Mais on ne change pas de vie du jour au lendemain… Les professionnels de l’immobilier se sont inquiétés de l’impact que pourrait avoir ce type de décision sur le marché résidentiel, notamment parisien. A ce jour, l’hypothèse ne s’est pas confirmée au niveau des transactions immobilières – du moins pas encore. Century 21 note néanmoins une hausse de 156% des recherches sur l’item « maison de campagne » depuis la fin du confinement et voit se renforcer l’attrait pour le Bassin d’Arcachon, le nord de la Bretagne, la Haute-Normandie ou encore l’Aisne.

Il va de soi que le passage à l’acte d’une partie de ces ménages s’accompagnerait d’attentes spécifiques en matière de commerce, notamment alimentaire. Connaissant leur appétit pour le bio et le local, les grandes enseignes seront-elles en mesure de répondre avec le niveau d’authenticité attendu ? Sauront-elles rapatrier leur offre en centre-ville, sachant que cette clientèle ne veut plus fréquenter les traditionnels supermarchés installés en périphérie ? L’arrivée d’une population à plus fort pouvoir d’achat justifierait-elle l’implantation de certaines grandes enseignes non alimentaire au cœur des villes moyennes ? Faut-il au contraire renoncer à une présence physique et tout miser sur le e-commerce ?

Un reflux persistant de la consommation

Les ménages français ont épargné 55 milliards d’euros au cours de 8 semaines de confinement, a estimé la Banque de France.

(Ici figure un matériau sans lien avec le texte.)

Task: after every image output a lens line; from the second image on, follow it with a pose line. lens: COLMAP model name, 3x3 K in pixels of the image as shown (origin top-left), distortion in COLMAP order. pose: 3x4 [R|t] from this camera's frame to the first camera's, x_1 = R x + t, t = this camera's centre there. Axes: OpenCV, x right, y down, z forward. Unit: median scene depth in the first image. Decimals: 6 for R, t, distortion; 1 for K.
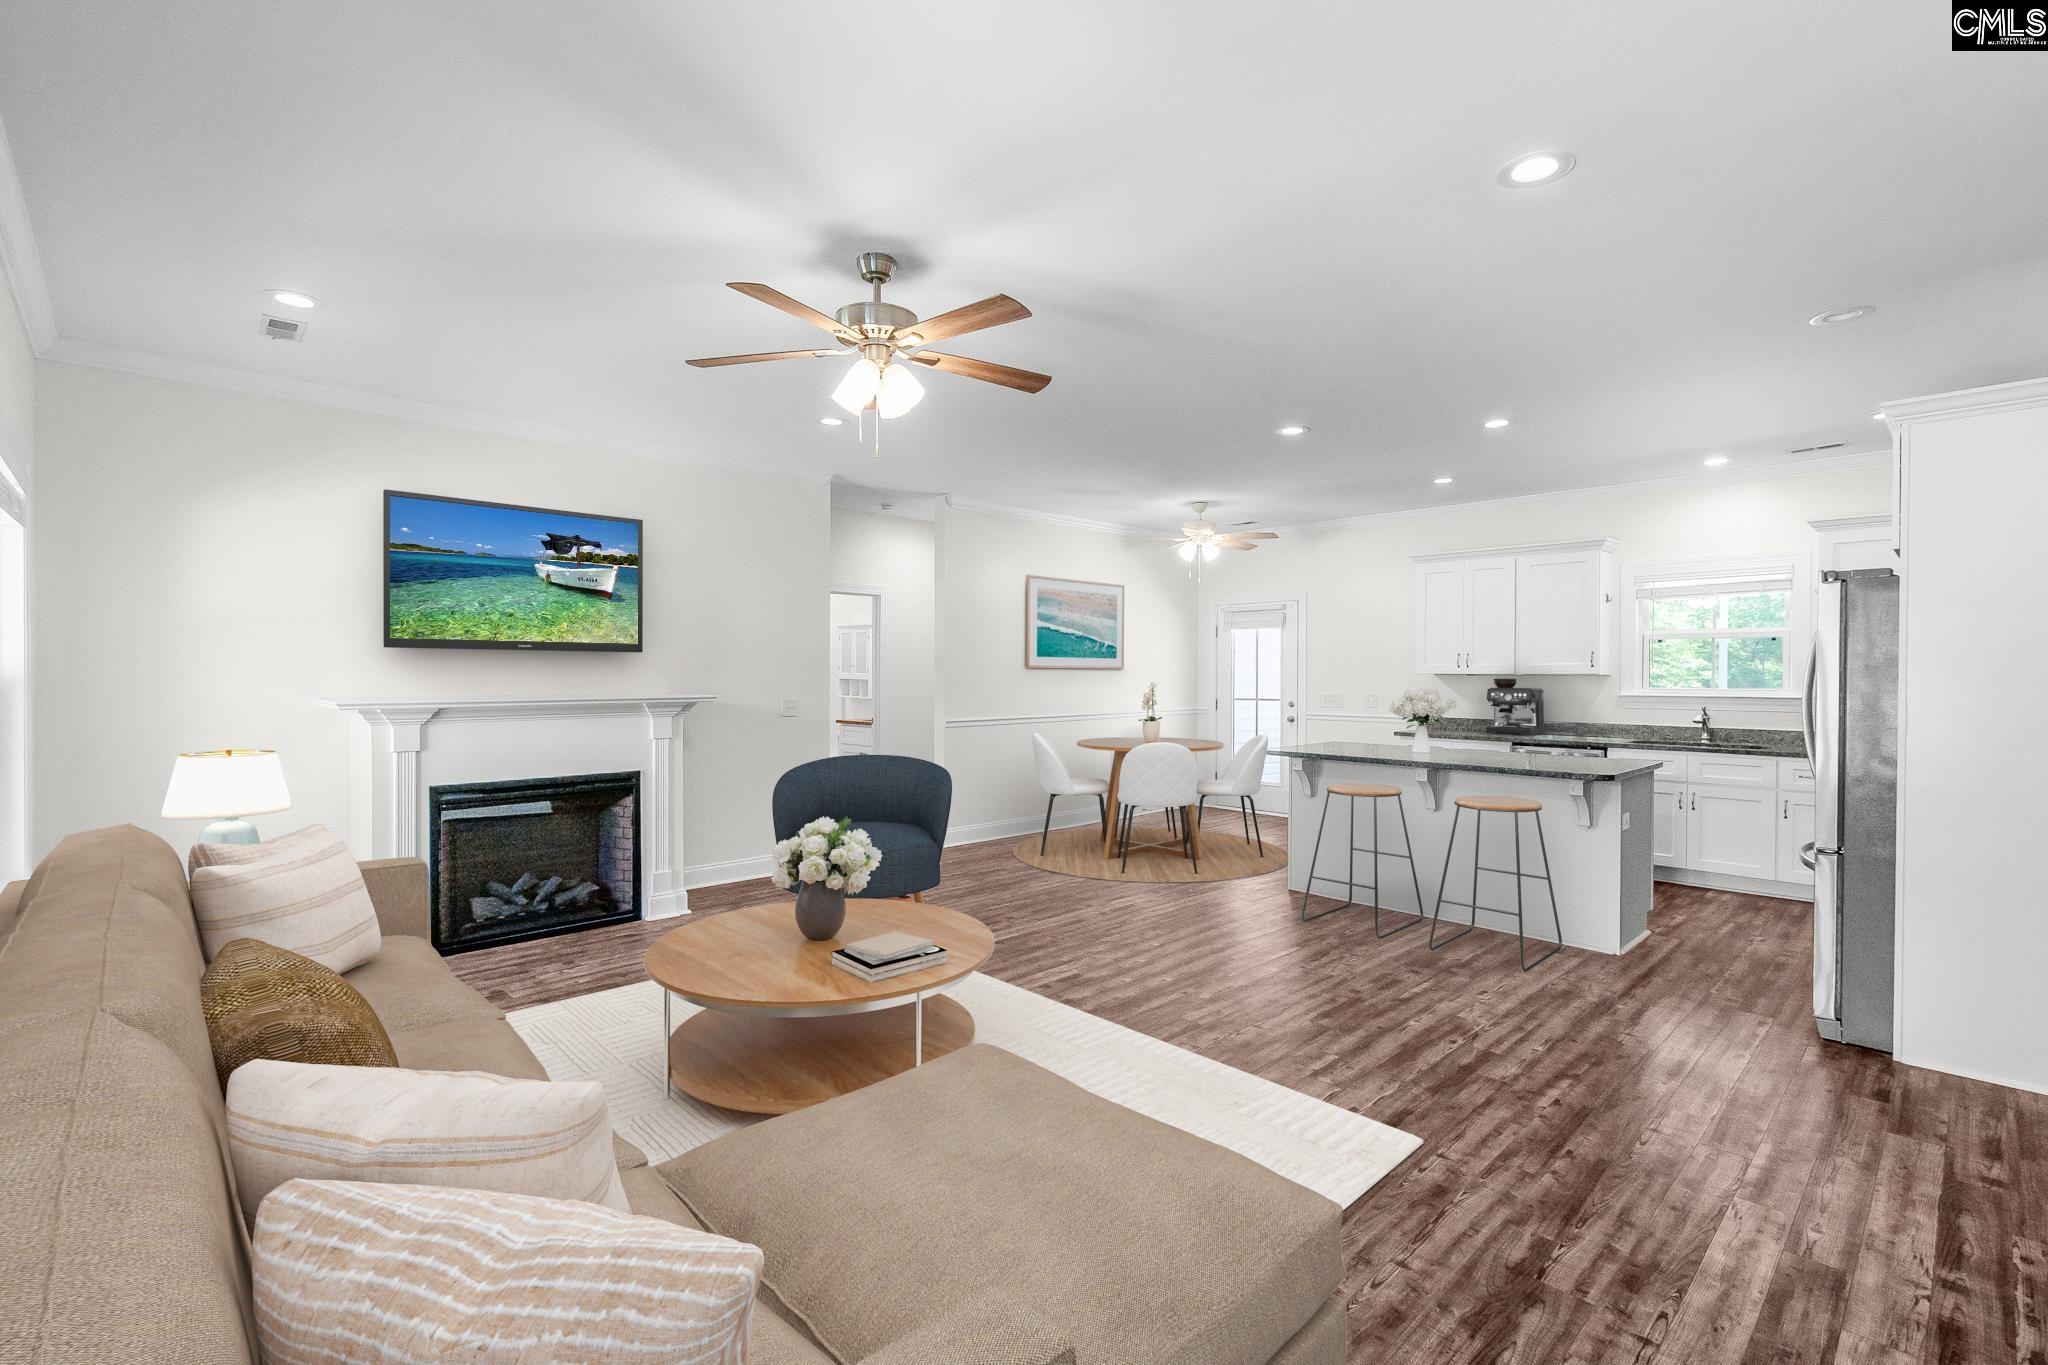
lens RADIAL K [[934.7, 0, 1030.9], [0, 934.7, 672.9], [0, 0, 1]] dist [0.004155, 0.000990]
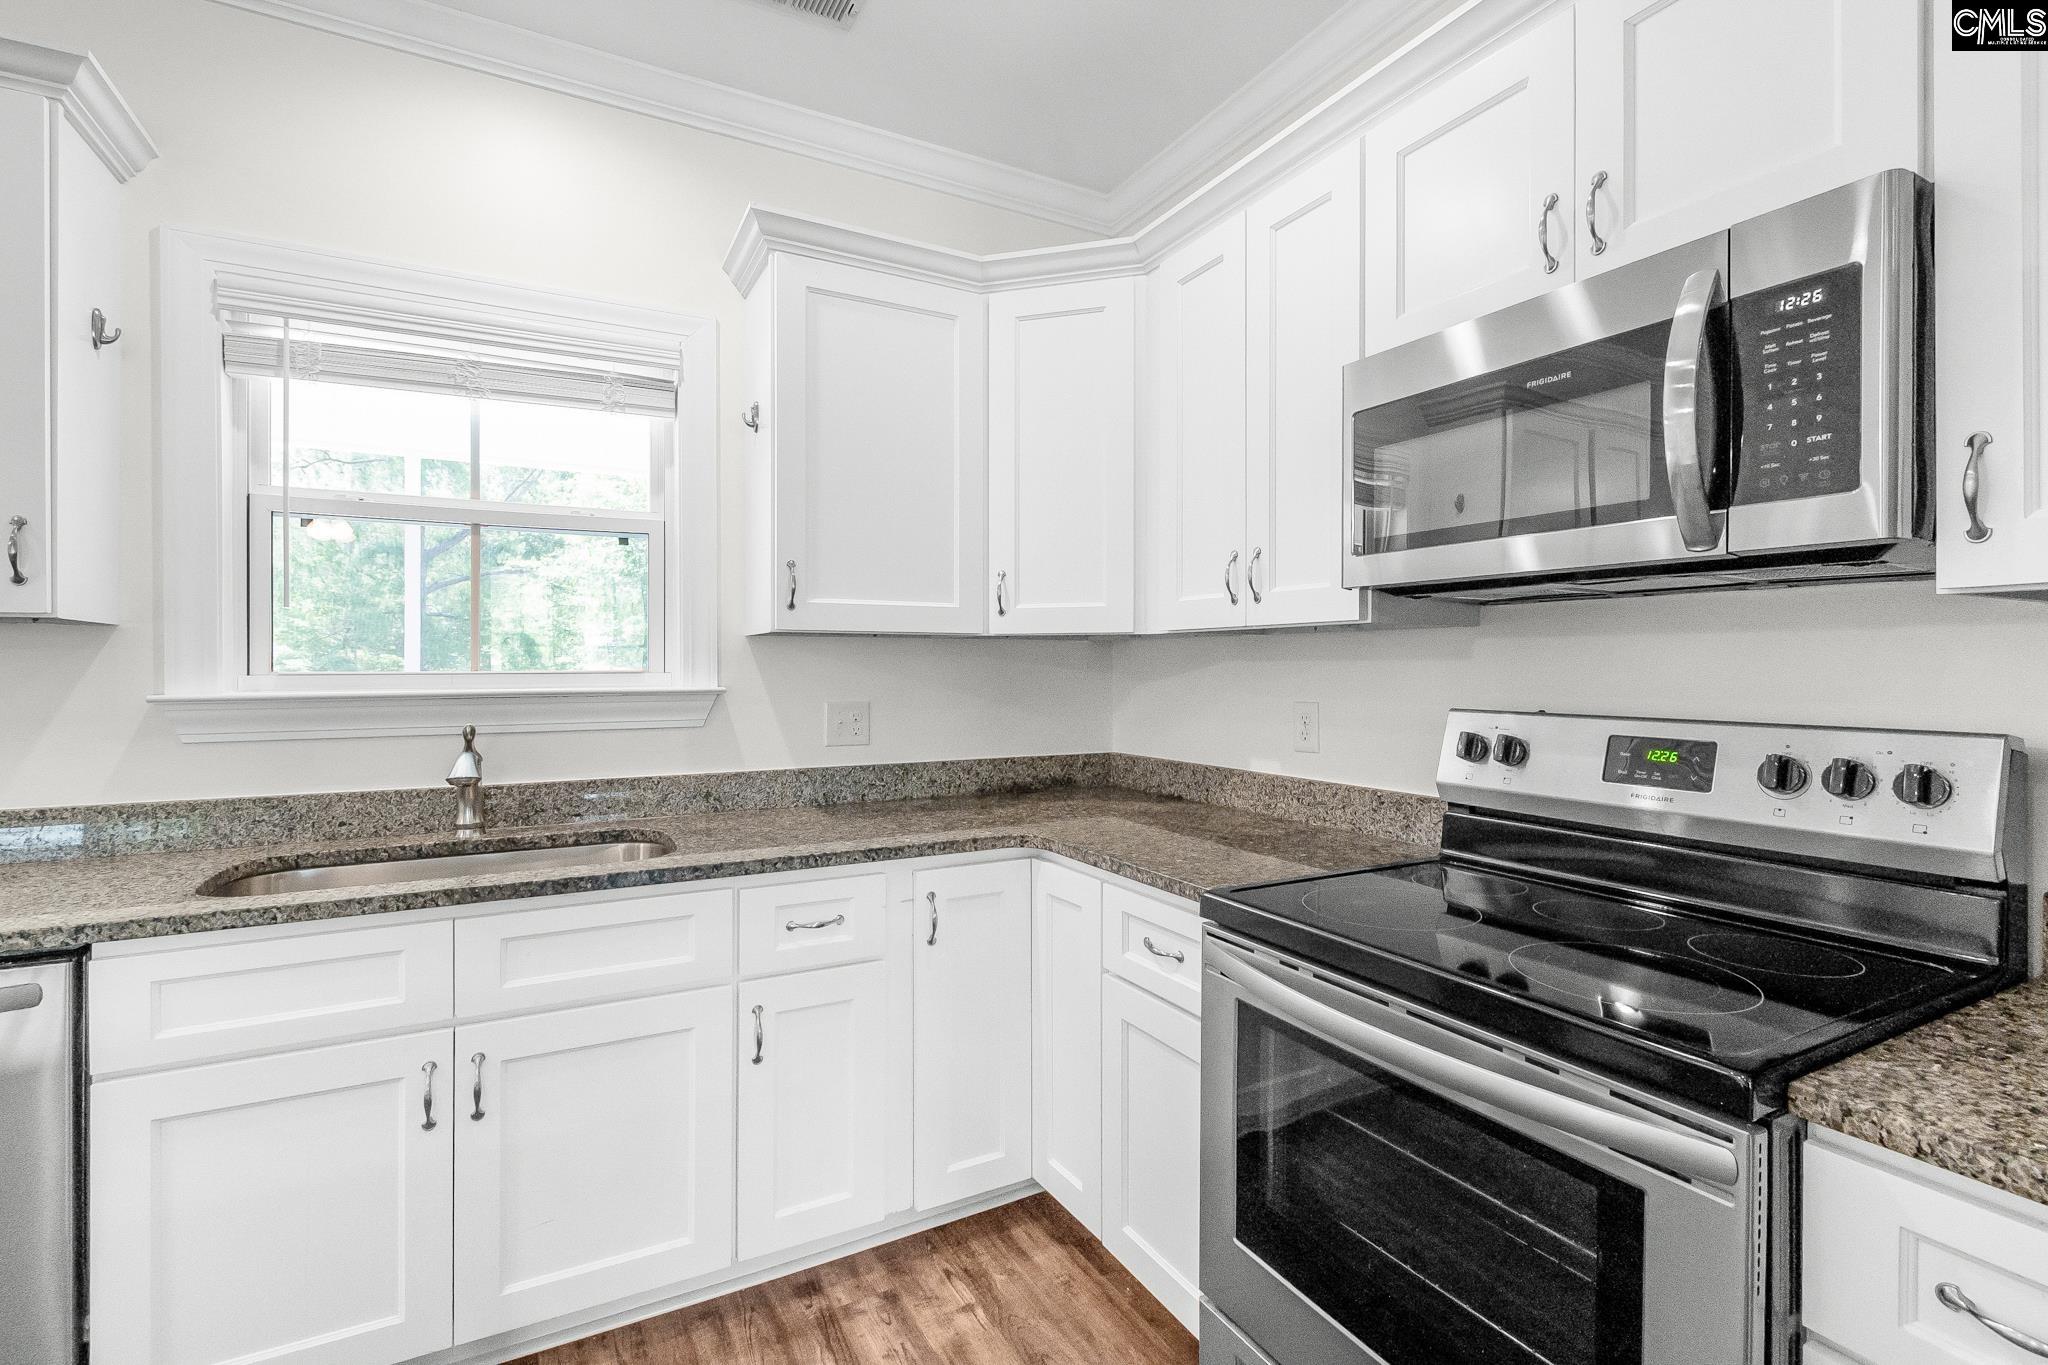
lens RADIAL K [[934.7, 0, 1030.3], [0, 934.7, 668.6], [0, 0, 1]] dist [0.004155, 0.000990]
pose [[0.264947, -0.008580, 0.964225, 0.368326], [0.006127, 0.999955, 0.007215, 0.012003], [-0.964243, 0.003996, 0.264988, 0.582091]]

Contrairement à ce que pouvaient espérer les commerçants, la liberté de circulation retrouvée ne s’est pas accompagnée d’une explosion de la consommation : les Français ont continué à épargner, portant le pactole à 75 milliards début juillet 2020. Pour l’économiste Xavier Timbeau (OFCE), la réinjection de ces milliards dans la consommation « est une des clés de la reprise, beaucoup d’activités sont suspendues à l’utilisation de cette épargne. Mais la situation incertaine pourrait pousser des ménages à thésauriser. »

Du côté des acteurs du retail et de la grande consommation, Philippe Goetzmann rappelle à juste titre que les crises amènent toujours des défaillances et conduisent à une consolidation de l’offre : les acteurs qui sont rentrés sains dans la crise rachètent ceux qui y sont rentrés en moins bonne santé, et en sortent renforcés en part de marché. Or, depuis 15 ans les attentes des consommateurs sont inverses. Ils veulent de la différenciation, de l’hyper-segmentation. Cette tendance risque de s’accentuer de façon critique, imposant aux acteurs de la consommation de développer fortement la segmentation de l’offre. 

Face à ces problématiques, les retailers et acteurs de la grande distribution ont tout intérêt à inscrire les nouvelles réalités sociales dans les territoires, pour identifier des scénarios et construire des offres viables dans un pays durablement bouleversé.